I tested the simple code change you have in this PR @DavidWittman, and was able to confirm that it fixes the issue. It forces foo-foo-mq to reconnect to RabbitMQ and start consuming from the queue again. Unfortunately the error is hard to reproduce as you pointed out, and I didn't bother trying to reproduce in a dev environment. Instead, I just deployed the change to our live environment and waited for the error to happen again (it happens every couple days in one of our services that constantly receives 3k messages per second or more).
@zlintz Any chance this PR could be merged so that we don't have to use our own fork of foo-foo-mq? Do you have any concerns with this change?
I don't think I have concerns based on the change. If you/others are confident in the change as well I don't see this as an issue and I will get it added. It does need to follow the conventional commits though https://github.com/Foo-Foo-MQ/foo-foo-mq/blob/master/HOW_TO_CONTRIBUTE.md
Maybe just rebase your branch and use npm run commit
. This should help
I rebased and switched to conventional commit logs, but npm run commit
wasn't working for me because my changes were already staged/committed. Hopefully that's not a problem.
@zlintz nudge :)
@DavidWittman seems like this is breaking tests. Unfortunately I am going to have revert this for the moment until it can pass the tests.
Please see https://github.com/Foo-Foo-MQ/foo-foo-mq/actions/runs/7660491629/job/20877897843 I may try to dig into why as well.
@DavidWittman @doubliez I think I am approaching the answer. It looks like the this.handle("failed");
is the problem. The code will already handle the "failed" as a result of the this.transition("failed");
For more context if you look here https://github.com/Foo-Foo-MQ/foo-foo-mq/blob/main/src/connectionFsm.js#L192 during the state transition _replay
is called which in turn does the this.handle
So what appears to be the problem relative to the tests was multiple #.connection.failed
events were getting emitted when only one was necessary.

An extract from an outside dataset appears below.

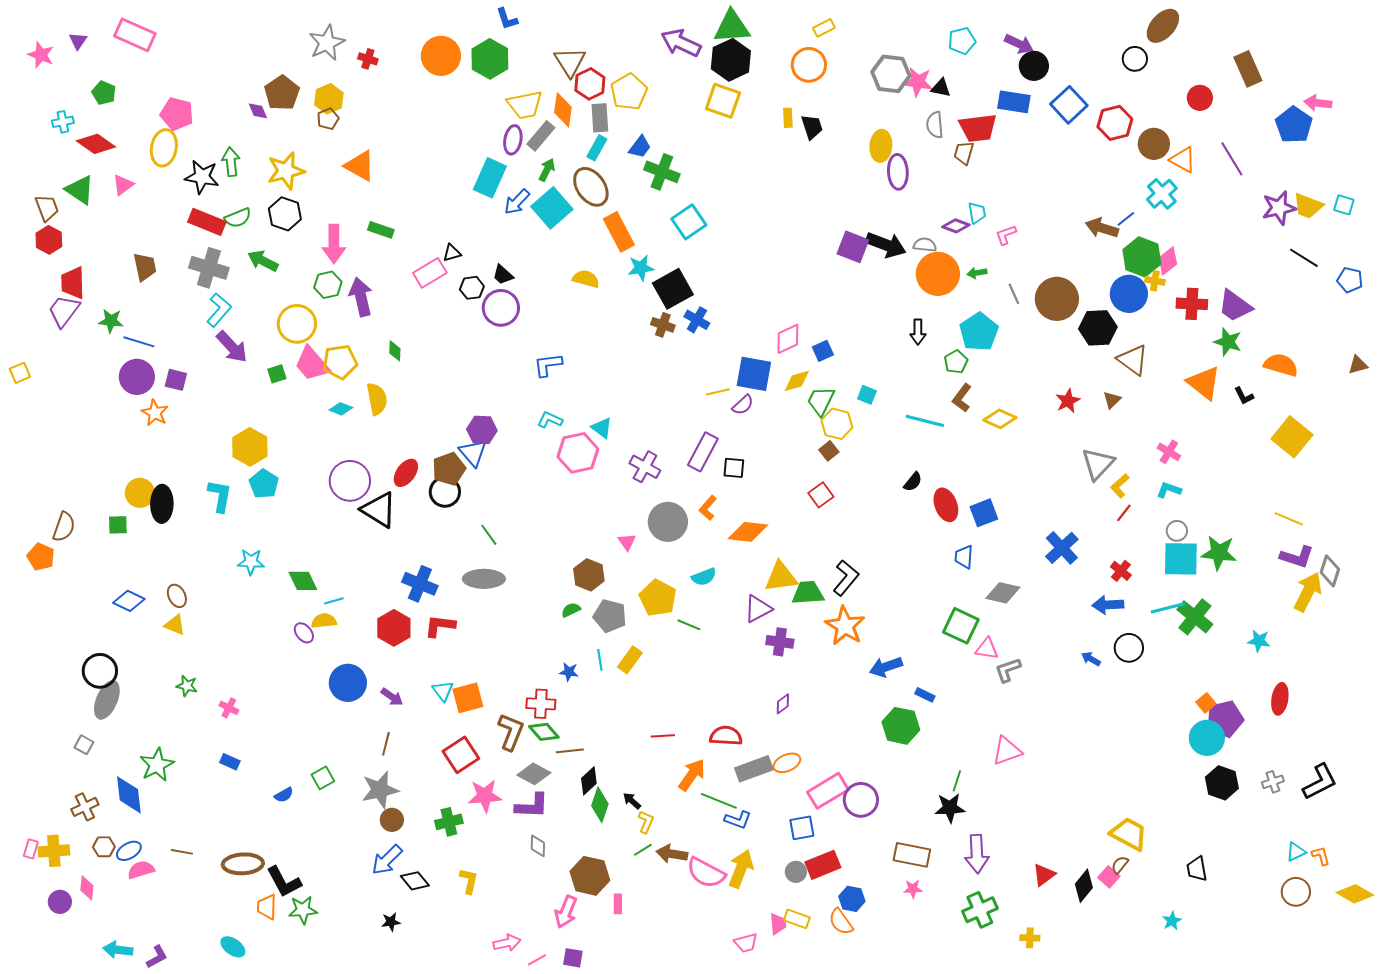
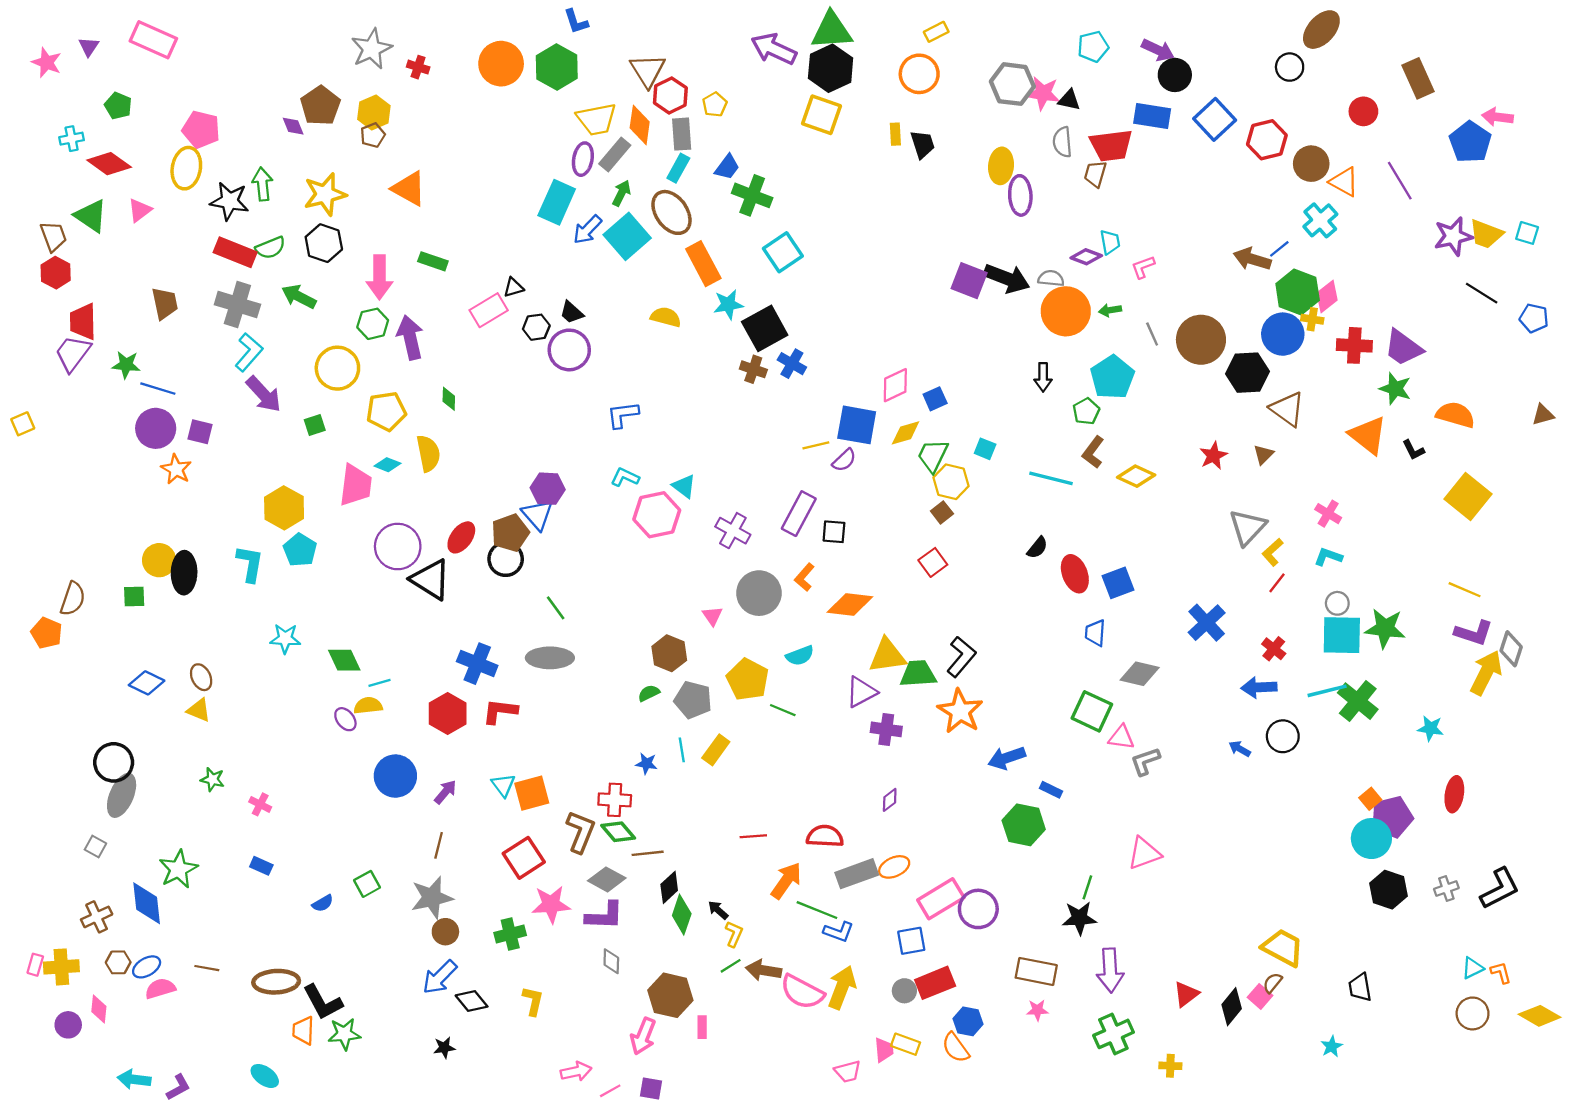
yellow pentagon: (629, 92) -> (715, 105), size x0.6
pink trapezoid: (312, 364) -> (356, 485), moved, turned -132
purple arrow: (392, 697) -> (445, 792), turned -85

For anyone curious to try this out put a .only
on the mocha tests in badConnection.spec.js and addPassiveQueue.spec.js then put back in the commented out code here https://github.com/Foo-Foo-MQ/foo-foo-mq/blob/main/src/connectionFsm.js#L71-L75 and run the tests. They will fail. But if you remove the this.handle('failed');
the tests will pass.
What I could use confirmation from you all is any additional context of why the this.handle('failed');
was added as part of this PR. Were you not getting the event to listen to just off of the transition?
Send channel failures up to the connection so that they can be handled appropriately. Previously, errors on channels caused silent failures which could result in queues being unable to receive messages without any indication of failure, such as described in https://github.com/arobson/rabbot/issues/155.
This approach is a bit naive in that it causes the whole connection to fail when an a single channel fails, but I don't think the abstractions in this library allow for the user to respond to channel-level events.
In my case, this type of failure occurred any time my consumers lost their connection to the RabbitMQ cluster and tried to send an ack for an old delivery tag to a different RMQ node in the cluster (i.e. queue is re-established on new node and batch acks send after reconnecting). This would result in the following error in amqplib:
But from the perspective of foo-foo-mq/rabbot, everything was fine. With these changes in place, I can at least listen for a
failed
event on the broker and respond appropriately.